What is required: Rewrite the lines from the first one through the line containing "Transcribe the sheet", substituting "displayed above" for "shown above" and leaving everything else as it is.

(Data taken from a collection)
--
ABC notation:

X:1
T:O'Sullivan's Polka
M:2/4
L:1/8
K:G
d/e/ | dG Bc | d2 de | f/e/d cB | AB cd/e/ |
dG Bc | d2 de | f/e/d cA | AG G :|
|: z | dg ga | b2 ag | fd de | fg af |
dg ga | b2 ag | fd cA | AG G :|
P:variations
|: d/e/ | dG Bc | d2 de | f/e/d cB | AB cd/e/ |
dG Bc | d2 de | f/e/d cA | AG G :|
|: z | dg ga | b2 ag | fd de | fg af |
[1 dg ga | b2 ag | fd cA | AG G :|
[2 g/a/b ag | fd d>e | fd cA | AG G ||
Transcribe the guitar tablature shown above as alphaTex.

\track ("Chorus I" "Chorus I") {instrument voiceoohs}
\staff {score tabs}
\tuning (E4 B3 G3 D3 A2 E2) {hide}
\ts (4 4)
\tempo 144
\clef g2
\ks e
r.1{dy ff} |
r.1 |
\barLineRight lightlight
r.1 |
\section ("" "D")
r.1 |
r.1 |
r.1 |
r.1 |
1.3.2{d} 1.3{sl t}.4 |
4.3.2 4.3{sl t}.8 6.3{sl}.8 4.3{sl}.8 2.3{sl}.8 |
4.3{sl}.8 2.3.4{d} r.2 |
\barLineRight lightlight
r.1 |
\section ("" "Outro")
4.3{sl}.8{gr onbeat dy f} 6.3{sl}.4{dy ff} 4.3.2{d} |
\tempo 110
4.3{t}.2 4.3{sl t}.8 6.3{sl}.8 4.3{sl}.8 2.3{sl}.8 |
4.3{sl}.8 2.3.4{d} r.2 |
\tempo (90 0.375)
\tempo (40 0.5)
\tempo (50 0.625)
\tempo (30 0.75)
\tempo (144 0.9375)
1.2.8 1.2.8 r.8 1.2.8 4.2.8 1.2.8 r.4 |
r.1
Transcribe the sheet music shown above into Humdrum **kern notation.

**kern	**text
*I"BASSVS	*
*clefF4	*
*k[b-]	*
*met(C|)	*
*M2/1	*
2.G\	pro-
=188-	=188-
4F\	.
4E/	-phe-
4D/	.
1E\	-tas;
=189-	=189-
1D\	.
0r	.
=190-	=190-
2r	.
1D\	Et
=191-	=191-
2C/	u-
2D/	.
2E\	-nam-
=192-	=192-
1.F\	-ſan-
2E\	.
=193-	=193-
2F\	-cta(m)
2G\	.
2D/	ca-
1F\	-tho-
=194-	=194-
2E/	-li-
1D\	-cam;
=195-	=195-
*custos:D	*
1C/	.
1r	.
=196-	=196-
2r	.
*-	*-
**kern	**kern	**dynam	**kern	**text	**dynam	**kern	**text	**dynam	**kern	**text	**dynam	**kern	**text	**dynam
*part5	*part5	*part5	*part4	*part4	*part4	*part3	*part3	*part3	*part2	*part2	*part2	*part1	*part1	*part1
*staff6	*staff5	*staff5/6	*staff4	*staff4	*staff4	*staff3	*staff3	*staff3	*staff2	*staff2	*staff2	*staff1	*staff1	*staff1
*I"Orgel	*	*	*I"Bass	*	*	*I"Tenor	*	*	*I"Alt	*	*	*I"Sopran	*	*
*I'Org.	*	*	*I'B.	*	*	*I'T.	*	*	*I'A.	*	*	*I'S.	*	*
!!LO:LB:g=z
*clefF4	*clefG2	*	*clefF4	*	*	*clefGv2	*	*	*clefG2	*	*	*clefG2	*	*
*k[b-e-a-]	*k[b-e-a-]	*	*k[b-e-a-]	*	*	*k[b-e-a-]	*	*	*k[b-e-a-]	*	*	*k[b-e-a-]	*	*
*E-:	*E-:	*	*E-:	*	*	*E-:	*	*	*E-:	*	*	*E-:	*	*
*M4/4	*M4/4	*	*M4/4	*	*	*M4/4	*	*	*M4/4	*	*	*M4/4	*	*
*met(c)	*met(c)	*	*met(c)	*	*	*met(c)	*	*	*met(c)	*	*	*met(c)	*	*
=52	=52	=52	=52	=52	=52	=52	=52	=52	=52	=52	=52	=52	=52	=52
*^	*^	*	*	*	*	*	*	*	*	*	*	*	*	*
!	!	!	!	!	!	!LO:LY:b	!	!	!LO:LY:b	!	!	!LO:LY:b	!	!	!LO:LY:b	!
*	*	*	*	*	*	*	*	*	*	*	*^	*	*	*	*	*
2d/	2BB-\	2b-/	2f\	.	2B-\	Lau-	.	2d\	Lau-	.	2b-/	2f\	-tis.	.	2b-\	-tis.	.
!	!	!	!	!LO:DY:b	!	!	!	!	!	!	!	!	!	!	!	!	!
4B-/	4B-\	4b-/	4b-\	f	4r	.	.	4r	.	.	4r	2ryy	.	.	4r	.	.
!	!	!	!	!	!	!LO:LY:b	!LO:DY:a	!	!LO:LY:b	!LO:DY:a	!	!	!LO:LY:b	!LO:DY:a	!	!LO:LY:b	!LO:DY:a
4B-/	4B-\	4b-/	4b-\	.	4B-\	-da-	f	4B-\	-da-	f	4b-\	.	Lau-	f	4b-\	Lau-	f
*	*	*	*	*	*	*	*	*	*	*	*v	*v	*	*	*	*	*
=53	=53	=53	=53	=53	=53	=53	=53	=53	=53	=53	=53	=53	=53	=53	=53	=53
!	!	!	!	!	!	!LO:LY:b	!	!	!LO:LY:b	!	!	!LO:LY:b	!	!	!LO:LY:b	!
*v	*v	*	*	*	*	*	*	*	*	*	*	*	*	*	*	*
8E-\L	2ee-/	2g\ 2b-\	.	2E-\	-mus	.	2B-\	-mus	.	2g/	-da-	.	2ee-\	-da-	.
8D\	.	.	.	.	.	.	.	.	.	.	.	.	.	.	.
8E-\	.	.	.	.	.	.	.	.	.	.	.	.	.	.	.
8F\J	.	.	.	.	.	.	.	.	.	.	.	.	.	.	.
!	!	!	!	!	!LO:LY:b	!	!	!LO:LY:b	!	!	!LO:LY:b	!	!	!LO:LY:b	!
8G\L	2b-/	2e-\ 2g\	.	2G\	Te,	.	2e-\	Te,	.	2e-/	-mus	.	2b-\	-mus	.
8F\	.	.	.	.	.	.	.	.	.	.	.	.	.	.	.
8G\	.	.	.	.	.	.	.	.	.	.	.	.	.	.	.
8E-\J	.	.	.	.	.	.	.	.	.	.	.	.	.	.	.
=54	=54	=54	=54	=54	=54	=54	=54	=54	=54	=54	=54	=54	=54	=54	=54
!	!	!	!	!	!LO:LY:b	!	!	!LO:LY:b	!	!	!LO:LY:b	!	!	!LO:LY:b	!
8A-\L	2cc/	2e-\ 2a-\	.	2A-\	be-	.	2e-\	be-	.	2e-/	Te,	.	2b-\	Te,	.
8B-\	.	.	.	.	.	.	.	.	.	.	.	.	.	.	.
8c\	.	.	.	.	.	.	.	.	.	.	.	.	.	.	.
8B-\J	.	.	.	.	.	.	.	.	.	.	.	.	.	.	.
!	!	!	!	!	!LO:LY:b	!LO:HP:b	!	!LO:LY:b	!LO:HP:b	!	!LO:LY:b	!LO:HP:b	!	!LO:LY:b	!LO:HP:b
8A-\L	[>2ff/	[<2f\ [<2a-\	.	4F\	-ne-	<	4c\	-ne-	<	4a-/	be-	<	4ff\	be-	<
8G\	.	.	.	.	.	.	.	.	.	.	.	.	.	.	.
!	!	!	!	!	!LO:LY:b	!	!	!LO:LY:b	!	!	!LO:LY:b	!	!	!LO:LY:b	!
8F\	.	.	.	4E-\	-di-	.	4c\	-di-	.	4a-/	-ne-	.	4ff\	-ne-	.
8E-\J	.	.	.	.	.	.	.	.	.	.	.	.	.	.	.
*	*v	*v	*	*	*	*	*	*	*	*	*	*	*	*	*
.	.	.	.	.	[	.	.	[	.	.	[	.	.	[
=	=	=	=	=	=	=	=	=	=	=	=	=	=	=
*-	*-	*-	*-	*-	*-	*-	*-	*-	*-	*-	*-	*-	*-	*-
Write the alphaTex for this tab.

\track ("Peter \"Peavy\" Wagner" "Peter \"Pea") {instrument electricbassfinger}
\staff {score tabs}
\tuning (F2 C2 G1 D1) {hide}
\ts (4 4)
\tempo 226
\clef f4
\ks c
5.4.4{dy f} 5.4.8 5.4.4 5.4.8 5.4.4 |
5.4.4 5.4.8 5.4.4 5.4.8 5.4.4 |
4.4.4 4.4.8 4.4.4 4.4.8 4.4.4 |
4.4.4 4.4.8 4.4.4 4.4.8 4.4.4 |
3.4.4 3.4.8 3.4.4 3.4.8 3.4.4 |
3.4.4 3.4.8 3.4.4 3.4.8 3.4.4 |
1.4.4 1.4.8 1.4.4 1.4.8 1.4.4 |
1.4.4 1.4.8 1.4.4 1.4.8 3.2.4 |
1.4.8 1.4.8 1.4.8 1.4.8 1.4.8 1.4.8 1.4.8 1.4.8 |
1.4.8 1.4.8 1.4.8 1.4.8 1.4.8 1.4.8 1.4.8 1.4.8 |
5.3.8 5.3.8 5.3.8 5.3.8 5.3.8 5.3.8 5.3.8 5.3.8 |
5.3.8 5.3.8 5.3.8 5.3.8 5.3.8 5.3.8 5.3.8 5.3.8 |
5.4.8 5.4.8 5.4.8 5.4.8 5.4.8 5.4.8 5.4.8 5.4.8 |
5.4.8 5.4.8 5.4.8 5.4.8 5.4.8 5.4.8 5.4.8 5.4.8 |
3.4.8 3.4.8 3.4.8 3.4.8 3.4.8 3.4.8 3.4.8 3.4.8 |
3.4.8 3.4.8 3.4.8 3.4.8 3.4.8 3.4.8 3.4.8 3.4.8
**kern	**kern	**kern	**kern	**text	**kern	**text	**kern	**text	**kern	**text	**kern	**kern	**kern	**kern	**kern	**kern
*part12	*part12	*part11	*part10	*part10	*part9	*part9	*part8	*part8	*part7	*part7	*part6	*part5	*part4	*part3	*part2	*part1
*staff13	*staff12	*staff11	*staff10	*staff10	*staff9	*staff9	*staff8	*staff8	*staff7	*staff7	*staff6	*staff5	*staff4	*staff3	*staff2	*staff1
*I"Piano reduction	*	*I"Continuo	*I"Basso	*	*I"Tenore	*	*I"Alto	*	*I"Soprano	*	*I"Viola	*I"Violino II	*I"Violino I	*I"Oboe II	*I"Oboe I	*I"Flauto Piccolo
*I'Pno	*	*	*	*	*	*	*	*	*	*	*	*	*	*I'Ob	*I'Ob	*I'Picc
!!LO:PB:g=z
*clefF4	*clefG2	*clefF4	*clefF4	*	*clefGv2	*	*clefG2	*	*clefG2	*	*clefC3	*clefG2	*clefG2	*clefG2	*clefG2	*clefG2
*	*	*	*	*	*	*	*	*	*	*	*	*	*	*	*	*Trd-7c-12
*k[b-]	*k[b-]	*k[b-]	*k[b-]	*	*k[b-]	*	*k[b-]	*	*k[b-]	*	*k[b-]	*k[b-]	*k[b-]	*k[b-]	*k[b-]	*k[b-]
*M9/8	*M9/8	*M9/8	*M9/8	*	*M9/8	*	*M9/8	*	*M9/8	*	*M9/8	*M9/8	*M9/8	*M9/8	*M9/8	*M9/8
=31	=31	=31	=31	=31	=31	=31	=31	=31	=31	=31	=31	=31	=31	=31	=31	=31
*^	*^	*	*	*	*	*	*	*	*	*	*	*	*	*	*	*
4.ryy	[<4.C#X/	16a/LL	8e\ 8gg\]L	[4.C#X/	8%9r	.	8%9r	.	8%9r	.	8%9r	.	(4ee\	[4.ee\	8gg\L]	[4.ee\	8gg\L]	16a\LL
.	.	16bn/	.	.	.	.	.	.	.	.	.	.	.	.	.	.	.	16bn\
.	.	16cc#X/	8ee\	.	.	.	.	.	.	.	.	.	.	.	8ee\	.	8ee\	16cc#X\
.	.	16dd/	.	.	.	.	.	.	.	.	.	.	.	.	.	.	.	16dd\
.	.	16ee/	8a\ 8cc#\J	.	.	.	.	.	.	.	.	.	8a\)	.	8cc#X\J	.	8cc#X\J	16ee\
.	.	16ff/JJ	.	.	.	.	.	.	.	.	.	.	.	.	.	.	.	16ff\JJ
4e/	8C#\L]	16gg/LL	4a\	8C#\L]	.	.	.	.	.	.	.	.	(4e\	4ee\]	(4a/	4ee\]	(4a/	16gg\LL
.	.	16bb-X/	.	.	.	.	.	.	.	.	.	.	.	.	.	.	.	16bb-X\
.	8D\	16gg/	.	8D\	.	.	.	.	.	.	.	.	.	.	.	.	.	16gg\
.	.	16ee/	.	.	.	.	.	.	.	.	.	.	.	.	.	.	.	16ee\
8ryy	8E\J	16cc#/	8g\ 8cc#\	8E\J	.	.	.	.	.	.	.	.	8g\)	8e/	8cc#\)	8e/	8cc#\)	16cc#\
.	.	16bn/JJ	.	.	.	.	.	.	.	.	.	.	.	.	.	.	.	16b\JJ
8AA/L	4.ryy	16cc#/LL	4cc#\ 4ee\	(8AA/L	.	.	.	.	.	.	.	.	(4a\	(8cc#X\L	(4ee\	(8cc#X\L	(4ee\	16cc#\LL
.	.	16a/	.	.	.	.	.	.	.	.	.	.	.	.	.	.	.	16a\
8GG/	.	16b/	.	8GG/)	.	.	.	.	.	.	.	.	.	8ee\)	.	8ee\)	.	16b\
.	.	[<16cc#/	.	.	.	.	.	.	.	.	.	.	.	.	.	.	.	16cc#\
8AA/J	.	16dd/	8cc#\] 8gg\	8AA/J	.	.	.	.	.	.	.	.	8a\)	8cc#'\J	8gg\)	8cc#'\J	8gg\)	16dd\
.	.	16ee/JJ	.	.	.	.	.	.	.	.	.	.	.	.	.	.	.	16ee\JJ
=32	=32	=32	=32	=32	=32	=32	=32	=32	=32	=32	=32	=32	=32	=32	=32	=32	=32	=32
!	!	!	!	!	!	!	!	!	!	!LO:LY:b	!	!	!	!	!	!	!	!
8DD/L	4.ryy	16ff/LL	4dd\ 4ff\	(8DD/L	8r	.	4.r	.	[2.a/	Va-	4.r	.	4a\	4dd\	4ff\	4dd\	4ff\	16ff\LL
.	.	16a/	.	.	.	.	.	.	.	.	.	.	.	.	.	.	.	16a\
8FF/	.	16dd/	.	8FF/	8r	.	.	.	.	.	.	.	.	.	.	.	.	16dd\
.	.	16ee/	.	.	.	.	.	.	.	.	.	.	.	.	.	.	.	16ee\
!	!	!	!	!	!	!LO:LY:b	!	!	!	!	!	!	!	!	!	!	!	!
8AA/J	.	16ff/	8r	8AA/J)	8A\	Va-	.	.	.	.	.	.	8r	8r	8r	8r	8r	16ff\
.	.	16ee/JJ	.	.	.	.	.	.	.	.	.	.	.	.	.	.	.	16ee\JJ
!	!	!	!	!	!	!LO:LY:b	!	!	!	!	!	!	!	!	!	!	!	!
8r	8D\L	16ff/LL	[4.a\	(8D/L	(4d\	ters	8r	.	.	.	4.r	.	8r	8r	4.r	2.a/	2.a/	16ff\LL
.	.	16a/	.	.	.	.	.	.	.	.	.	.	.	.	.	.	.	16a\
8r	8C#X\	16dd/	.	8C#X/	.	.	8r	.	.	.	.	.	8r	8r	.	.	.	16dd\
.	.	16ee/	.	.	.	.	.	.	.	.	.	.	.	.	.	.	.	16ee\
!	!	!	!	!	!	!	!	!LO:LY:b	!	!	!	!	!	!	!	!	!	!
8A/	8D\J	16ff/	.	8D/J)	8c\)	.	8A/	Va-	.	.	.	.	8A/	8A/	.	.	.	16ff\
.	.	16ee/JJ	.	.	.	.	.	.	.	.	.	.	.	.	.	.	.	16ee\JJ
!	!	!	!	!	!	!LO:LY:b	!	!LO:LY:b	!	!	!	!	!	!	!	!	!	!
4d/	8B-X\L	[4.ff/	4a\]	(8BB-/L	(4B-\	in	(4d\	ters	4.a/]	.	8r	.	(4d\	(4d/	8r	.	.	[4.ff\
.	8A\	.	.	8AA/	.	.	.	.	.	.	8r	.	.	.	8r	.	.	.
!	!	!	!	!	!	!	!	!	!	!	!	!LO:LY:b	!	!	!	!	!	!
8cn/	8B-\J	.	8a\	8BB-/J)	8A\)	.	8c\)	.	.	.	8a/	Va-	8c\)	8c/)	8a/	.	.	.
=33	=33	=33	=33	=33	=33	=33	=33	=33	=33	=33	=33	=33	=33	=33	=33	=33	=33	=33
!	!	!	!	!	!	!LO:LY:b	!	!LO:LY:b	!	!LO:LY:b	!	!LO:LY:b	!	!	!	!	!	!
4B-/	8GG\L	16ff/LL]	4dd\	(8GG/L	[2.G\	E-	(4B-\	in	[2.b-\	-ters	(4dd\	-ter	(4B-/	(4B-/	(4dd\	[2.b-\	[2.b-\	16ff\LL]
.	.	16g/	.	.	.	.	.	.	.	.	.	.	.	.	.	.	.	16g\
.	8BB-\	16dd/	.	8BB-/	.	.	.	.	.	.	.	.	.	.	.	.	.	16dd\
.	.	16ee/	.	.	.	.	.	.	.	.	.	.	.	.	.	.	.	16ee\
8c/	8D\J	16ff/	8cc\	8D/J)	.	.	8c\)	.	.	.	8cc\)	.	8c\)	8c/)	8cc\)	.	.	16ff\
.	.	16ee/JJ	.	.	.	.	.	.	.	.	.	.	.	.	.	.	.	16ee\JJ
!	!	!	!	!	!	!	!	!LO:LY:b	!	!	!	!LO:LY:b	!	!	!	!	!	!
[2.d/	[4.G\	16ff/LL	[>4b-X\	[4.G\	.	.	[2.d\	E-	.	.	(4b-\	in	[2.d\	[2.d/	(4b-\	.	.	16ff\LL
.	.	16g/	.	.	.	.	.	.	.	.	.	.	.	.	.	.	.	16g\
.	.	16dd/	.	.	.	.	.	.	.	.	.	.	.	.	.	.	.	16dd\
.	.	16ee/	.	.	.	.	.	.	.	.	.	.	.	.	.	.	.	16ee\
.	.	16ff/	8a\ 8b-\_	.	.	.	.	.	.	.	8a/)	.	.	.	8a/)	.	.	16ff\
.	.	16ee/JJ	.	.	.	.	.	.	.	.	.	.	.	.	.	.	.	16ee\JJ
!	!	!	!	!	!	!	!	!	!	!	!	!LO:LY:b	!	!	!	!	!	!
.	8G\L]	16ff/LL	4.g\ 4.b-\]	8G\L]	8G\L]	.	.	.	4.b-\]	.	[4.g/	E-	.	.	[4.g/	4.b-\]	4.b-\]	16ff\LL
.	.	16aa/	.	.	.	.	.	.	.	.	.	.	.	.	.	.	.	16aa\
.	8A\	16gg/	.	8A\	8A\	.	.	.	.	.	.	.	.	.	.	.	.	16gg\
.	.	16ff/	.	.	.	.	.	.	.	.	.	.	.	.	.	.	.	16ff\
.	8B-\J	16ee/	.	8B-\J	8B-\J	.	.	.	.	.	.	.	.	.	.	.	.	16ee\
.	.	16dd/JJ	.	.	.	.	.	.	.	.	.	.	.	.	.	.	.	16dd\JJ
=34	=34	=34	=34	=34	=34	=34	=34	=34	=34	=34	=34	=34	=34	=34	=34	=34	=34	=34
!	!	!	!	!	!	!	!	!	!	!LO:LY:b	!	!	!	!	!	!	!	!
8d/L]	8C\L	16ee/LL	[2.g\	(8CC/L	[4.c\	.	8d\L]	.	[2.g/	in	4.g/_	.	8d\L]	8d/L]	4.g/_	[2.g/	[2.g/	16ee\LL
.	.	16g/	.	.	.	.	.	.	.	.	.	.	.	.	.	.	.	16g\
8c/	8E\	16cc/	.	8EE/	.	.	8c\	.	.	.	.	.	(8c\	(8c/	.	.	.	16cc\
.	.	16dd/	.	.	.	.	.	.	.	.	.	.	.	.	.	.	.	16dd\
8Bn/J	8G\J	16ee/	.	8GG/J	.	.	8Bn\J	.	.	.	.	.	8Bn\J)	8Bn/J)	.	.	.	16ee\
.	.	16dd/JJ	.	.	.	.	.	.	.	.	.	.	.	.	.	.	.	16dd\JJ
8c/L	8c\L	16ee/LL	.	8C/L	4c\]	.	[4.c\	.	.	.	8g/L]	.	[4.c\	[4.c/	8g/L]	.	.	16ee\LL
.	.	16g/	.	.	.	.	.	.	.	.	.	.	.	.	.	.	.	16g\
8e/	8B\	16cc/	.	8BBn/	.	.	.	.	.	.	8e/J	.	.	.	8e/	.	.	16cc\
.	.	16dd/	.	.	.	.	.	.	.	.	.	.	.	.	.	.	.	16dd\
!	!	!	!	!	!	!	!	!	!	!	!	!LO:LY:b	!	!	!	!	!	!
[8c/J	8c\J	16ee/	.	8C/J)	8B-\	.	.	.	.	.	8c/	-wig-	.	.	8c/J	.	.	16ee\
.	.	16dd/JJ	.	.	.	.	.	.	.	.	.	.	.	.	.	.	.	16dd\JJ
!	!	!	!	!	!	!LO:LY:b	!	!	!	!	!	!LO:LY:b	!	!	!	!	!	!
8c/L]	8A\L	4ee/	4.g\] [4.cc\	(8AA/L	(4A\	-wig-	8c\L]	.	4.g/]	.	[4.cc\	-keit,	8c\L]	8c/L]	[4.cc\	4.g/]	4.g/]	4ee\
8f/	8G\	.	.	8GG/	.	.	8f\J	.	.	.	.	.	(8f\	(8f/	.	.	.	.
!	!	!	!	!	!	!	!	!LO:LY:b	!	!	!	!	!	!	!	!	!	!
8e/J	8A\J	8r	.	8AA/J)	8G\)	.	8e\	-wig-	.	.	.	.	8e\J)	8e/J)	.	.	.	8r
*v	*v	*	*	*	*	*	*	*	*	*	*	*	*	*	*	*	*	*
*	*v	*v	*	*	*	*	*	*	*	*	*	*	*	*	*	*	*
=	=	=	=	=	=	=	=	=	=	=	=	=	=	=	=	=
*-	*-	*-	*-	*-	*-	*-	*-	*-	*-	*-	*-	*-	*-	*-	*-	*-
--
Task response:
ABC notation:

X:1
T:O'Sullivan's Polka
M:2/4
L:1/8
K:G
d/e/ | dG Bc | d2 de | f/e/d cB | AB cd/e/ |
dG Bc | d2 de | f/e/d cA | AG G :|
|: z | dg ga | b2 ag | fd de | fg af |
dg ga | b2 ag | fd cA | AG G :|
P:variations
|: d/e/ | dG Bc | d2 de | f/e/d cB | AB cd/e/ |
dG Bc | d2 de | f/e/d cA | AG G :|
|: z | dg ga | b2 ag | fd de | fg af |
[1 dg ga | b2 ag | fd cA | AG G :|
[2 g/a/b ag | fd d>e | fd cA | AG G ||
Transcribe the guitar tablature displayed above as alphaTex.

\track ("Chorus I" "Chorus I") {instrument voiceoohs}
\staff {score tabs}
\tuning (E4 B3 G3 D3 A2 E2) {hide}
\ts (4 4)
\tempo 144
\clef g2
\ks e
r.1{dy ff} |
r.1 |
\barLineRight lightlight
r.1 |
\section ("" "D")
r.1 |
r.1 |
r.1 |
r.1 |
1.3.2{d} 1.3{sl t}.4 |
4.3.2 4.3{sl t}.8 6.3{sl}.8 4.3{sl}.8 2.3{sl}.8 |
4.3{sl}.8 2.3.4{d} r.2 |
\barLineRight lightlight
r.1 |
\section ("" "Outro")
4.3{sl}.8{gr onbeat dy f} 6.3{sl}.4{dy ff} 4.3.2{d} |
\tempo 110
4.3{t}.2 4.3{sl t}.8 6.3{sl}.8 4.3{sl}.8 2.3{sl}.8 |
4.3{sl}.8 2.3.4{d} r.2 |
\tempo (90 0.375)
\tempo (40 0.5)
\tempo (50 0.625)
\tempo (30 0.75)
\tempo (144 0.9375)
1.2.8 1.2.8 r.8 1.2.8 4.2.8 1.2.8 r.4 |
r.1
Transcribe the sheet music displayed above into Humdrum **kern notation.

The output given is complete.